>>>>>
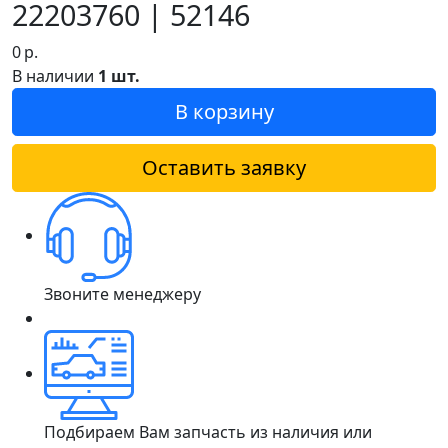
22203760 | 52146
0
р.
В наличии
1 шт.
В корзину
Оставить заявку
Звоните менеджеру
Подбираем Вам запчасть из наличия или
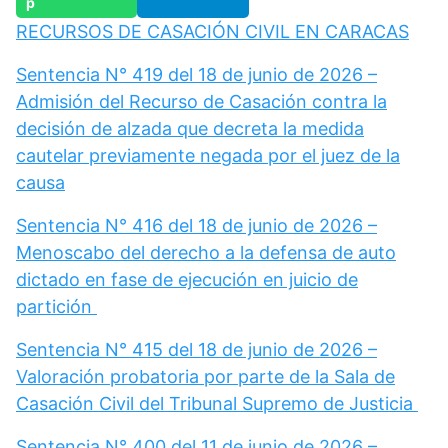
RECURSOS DE CASACIÓN CIVIL EN CARACAS
Sentencia N° 419 del 18 de junio de 2026 –
Admisión del Recurso de Casación contra la
decisión de alzada que decreta la medida
cautelar previamente negada por el juez de la
causa
Sentencia N° 416 del 18 de junio de 2026 –
Menoscabo del derecho a la defensa de auto
dictado en fase de ejecución en juicio de
partición
Sentencia N° 415 del 18 de junio de 2026 –
Valoración probatoria por parte de la Sala de
Casación Civil del Tribunal Supremo de Justicia
Sentencia N° 400 del 11 de junio de 2026 –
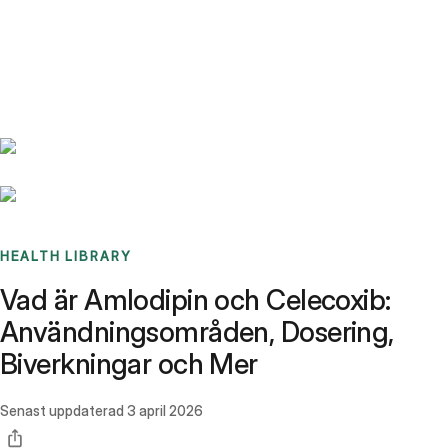
Benchmarks
Stories
FAQ
Sign up / Log in
HEALTH LIBRARY
Vad är Amlodipin och Celecoxib:
Användningsområden, Dosering,
Biverkningar och Mer
Senast uppdaterad
3 april 2026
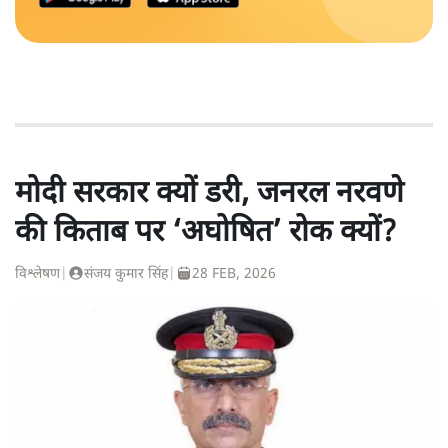
मोदी सरकार क्यों डरी, जनरल नरवणे
की किताब पर ‘अघोषित’ रोक क्यों?
विश्लेषण
|
संजय कुमार सिंह
|
28 FEB, 2026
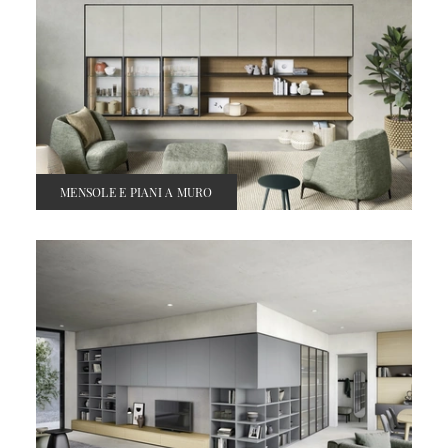
MENSOLE E PIANI A MURO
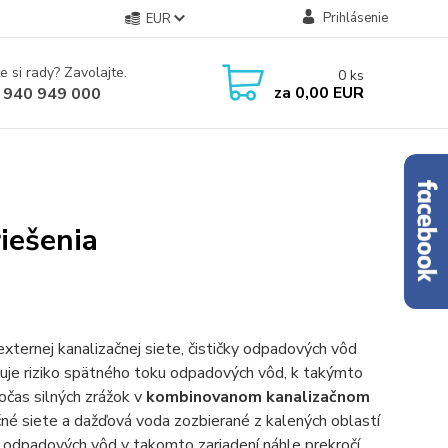
Prihlásenie
EUR
e si rady? Zavolajte.
0
ks
za
0,00 EUR
 940 949 000
iešenia
xternej kanalizačnej siete, čističky odpadových vôd
tuje riziko spätného toku odpadových vôd, k takýmto
čas silných zrážok v
kombinovanom kanalizačnom
é siete a dažďová voda zozbierané z kalených oblastí
odpadových vôd v takomto zariadení náhle prekročí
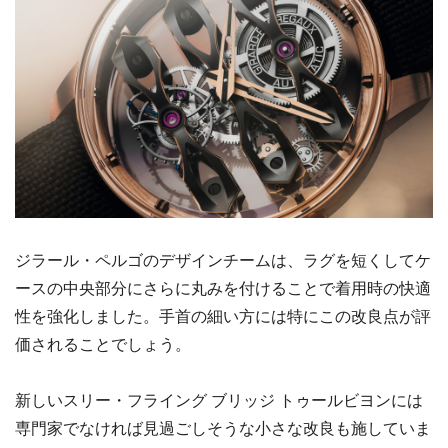
ジラール・ペルゴのデザインチームは、ラグを短くしてケ
ースの中央部分にさらに丸みを付けることで着用時の快適
性を強化しました。手首の細い方には特にこの改良点が評
価されることでしょう。
新しいスリー・フライング ブリッジ トゥールビヨンには
専門家でなければ見過ごしそうな小さな改良も施していま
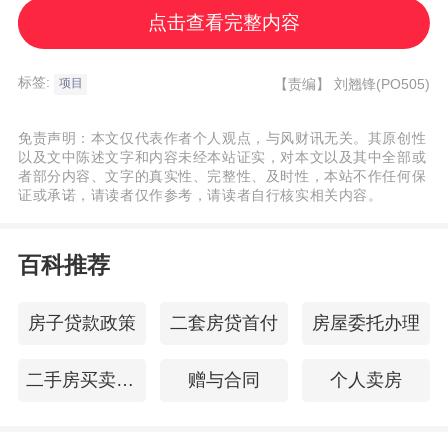
点击查看完整内容
沥滘片区整体规划涵盖高端居住、商业商
务、生态休闲、教育医疗等多元功能，未来
标签:
【责编】
刘翘锋(PO505)
项目
将打造集地标集群、慢行系统于一体的现代
免责声明：本文仅代表作者个人观点，与风财讯无关。其原创性
化城区，承接主城功能外溢，联动琶洲、珠
以及文中陈述文字和内容未经本站证实，对本文以及其中全部或
江新城等核心板块，形成“一轴引领、多点联
者部分内容、文字的真实性、完整性、及时性，本站不作任何保
证或承诺，请读者仅作参考，请读者自行核实相关内容。
动”的发展格局，补齐海珠南部配套短板。
百科推荐
随着合生的介入，项目配套兑现方面同样跑
房子贷款政策
二套房贷首付
房屋委托办理
出“加速度”。新桥幼儿园已开学，规划“小学
初中 高中”的12年完全教育配套，也在全面
二手房买卖交易流程
赠与合同
个人卖房
推进中。海珠湿地公园栈道预计年内开放，
未来从项目可直达公园，推窗见湖、出门入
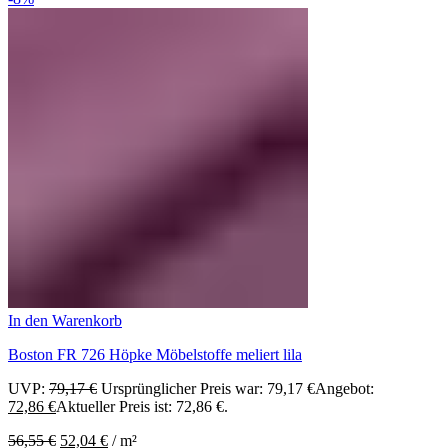
In den Warenkorb
Boston FR 726 Höpke Möbelstoffe meliert lila
UVP:
79,17
€
Ursprünglicher Preis war: 79,17 €
Angebot:
72,86
€
Aktueller Preis ist: 72,86 €.
56,55
€
52,04
€
/
m²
<<<<<
▶ [Description of the task] Check all the records above and select each line where the string "Sentencia" is found.

▶ [Final answer]
Sentencia N° 419 del 18 de junio de 2026 –
Sentencia N° 416 del 18 de junio de 2026 –
Sentencia N° 415 del 18 de junio de 2026 –
Sentencia N° 400 del 11 de junio de 2026 –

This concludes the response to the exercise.